=== PAGE EXCERPT ===

The present disclosure relates generally to extension cords, and in particular to portable power extension cords with extendable sockets.

BACKGROUND OF THE PRESENT DISCLOSURE

Extension cords are commonly used devices intended for temporarily extending the reach of an outlet to hazardous or hard to reach areas in a variety of environments, both domestic and industrial. These cords typically include components such as electrical cable loaded with conductors, along with plug and connector bodies at the ends of the cable.

Existing extension cords present certain technical problems. For example, existing extension cords often have a fixed length, i.e., they cannot be adjusted on demand to fit specific situations, which results in either unneeded extra cord length causing clutter and trip hazards, or a shortage of length causing inconvenience. In addition, cords with large lengths are susceptible to easily getting tangled, making the cords difficult to manage and potentially increasing the risk of damage to the electrical connections of the extension cord and/or short-circuits. Furthermore, many of the current designs lack any automatic means to organize the wires, and users have to arrange the wires manually, which can be a tedious and a time-consuming task.

Therefore, there is a need for an extension cord that alleviates at least the aforementioned problems.

SUMMARY

Aspects of the present disclosure are directed to an extension cord that includes at least one plug, at least one socket, and a winding means placed within an enclosure. The enclosure has a flap that is reversibly opened or closed to provide access to the plugs and/or the sockets. The winding means allows for the cord to be wound thereover, while allowing the cord connecting the plugs and the sockets to be unwound and extended from the enclosure when pulled. A biasing means biases the winding means to wind the cord when not in use. The extension cord provides a portable and an adjustable length solution for extending power reach, while also providing a tangle-resistant and self-organizing design.

Various objects, features, aspects and advantages of the subject matter will become more apparent from the following detailed description of preferred embodiments, along with the accompanying drawing figures in which like numerals represent like components

BRIEF DESCRIPTION OF THE ACCOMPANYING DRAWINGS

The accompanying drawings illustrate carrying out the disclosure as instantly contemplated and set forth hereinafter. The present disclosure may be more clearly understood from a consideration of the following detailed description of the preferred embodiments taken in conjunction with the accompanying drawings where figures are diagrammatic and not to scale. Further, for reference, the letters and numbers indicate the corresponding parts in various figures in the accompanying drawings.

FIG. 1A illustrates a representation of an example extension cord with a flap thereof in a closed position, according to embodiments of the present disclosure.

FIGS. 1B and 1C illustrate representations of an example extension cord with a flap in an open position, according to embodiments of the present disclosure.

FIG. 1D illustrates a perspective view of an example extension cord plugged to a wall outlet, according to embodiments of the present disclosure.

===

◆ WHAT TO DO:
1) Answer these questions about the extension cord excerpt:
(a) What does a fixed cord length cause when there is more cord than needed?
(b) What biases the winding means to wind the cord when it is not in use?
(c) What does FIG. 1D show?
2) Substitute "electricbasspick" for "electricbassfinger" in the listing below, and give the whole listing again with nothing else changed.

=== RECORDS FOR THIS EXERCISE ===

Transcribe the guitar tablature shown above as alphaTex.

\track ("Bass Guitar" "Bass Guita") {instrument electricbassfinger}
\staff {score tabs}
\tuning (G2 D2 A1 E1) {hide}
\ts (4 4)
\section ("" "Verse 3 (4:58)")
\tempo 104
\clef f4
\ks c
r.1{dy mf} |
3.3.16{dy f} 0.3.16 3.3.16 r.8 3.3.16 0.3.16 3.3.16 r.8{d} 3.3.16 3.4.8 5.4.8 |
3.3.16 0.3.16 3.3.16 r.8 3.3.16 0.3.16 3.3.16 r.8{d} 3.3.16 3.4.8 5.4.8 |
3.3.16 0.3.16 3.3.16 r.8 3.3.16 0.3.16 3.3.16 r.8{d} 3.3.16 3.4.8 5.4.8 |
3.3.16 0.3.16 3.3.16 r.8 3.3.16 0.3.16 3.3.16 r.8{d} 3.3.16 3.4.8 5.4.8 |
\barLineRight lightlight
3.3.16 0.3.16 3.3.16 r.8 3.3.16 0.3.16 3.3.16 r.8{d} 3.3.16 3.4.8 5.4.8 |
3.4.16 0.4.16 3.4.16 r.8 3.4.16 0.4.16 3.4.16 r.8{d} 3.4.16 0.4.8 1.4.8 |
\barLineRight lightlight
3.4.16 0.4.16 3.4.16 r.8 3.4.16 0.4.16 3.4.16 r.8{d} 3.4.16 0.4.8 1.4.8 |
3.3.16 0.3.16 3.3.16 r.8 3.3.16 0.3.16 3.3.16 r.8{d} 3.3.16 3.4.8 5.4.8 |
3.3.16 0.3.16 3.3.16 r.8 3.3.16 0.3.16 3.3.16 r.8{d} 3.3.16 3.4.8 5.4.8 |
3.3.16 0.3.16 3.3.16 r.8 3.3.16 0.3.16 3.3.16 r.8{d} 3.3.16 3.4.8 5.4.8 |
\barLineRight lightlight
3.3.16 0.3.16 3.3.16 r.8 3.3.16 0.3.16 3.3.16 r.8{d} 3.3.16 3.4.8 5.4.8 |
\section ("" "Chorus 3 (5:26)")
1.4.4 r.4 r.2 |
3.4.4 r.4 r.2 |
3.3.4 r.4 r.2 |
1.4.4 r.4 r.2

===

◆ RESPONSES BY TASK:
1)
(a) Clutter and trip hazards.
(b) A biasing means.
(c) A perspective view of an example extension cord plugged to a wall outlet.

2)
Transcribe the guitar tablature shown above as alphaTex.

\track ("Bass Guitar" "Bass Guita") {instrument electricbasspick}
\staff {score tabs}
\tuning (G2 D2 A1 E1) {hide}
\ts (4 4)
\section ("" "Verse 3 (4:58)")
\tempo 104
\clef f4
\ks c
r.1{dy mf} |
3.3.16{dy f} 0.3.16 3.3.16 r.8 3.3.16 0.3.16 3.3.16 r.8{d} 3.3.16 3.4.8 5.4.8 |
3.3.16 0.3.16 3.3.16 r.8 3.3.16 0.3.16 3.3.16 r.8{d} 3.3.16 3.4.8 5.4.8 |
3.3.16 0.3.16 3.3.16 r.8 3.3.16 0.3.16 3.3.16 r.8{d} 3.3.16 3.4.8 5.4.8 |
3.3.16 0.3.16 3.3.16 r.8 3.3.16 0.3.16 3.3.16 r.8{d} 3.3.16 3.4.8 5.4.8 |
\barLineRight lightlight
3.3.16 0.3.16 3.3.16 r.8 3.3.16 0.3.16 3.3.16 r.8{d} 3.3.16 3.4.8 5.4.8 |
3.4.16 0.4.16 3.4.16 r.8 3.4.16 0.4.16 3.4.16 r.8{d} 3.4.16 0.4.8 1.4.8 |
\barLineRight lightlight
3.4.16 0.4.16 3.4.16 r.8 3.4.16 0.4.16 3.4.16 r.8{d} 3.4.16 0.4.8 1.4.8 |
3.3.16 0.3.16 3.3.16 r.8 3.3.16 0.3.16 3.3.16 r.8{d} 3.3.16 3.4.8 5.4.8 |
3.3.16 0.3.16 3.3.16 r.8 3.3.16 0.3.16 3.3.16 r.8{d} 3.3.16 3.4.8 5.4.8 |
3.3.16 0.3.16 3.3.16 r.8 3.3.16 0.3.16 3.3.16 r.8{d} 3.3.16 3.4.8 5.4.8 |
\barLineRight lightlight
3.3.16 0.3.16 3.3.16 r.8 3.3.16 0.3.16 3.3.16 r.8{d} 3.3.16 3.4.8 5.4.8 |
\section ("" "Chorus 3 (5:26)")
1.4.4 r.4 r.2 |
3.4.4 r.4 r.2 |
3.3.4 r.4 r.2 |
1.4.4 r.4 r.2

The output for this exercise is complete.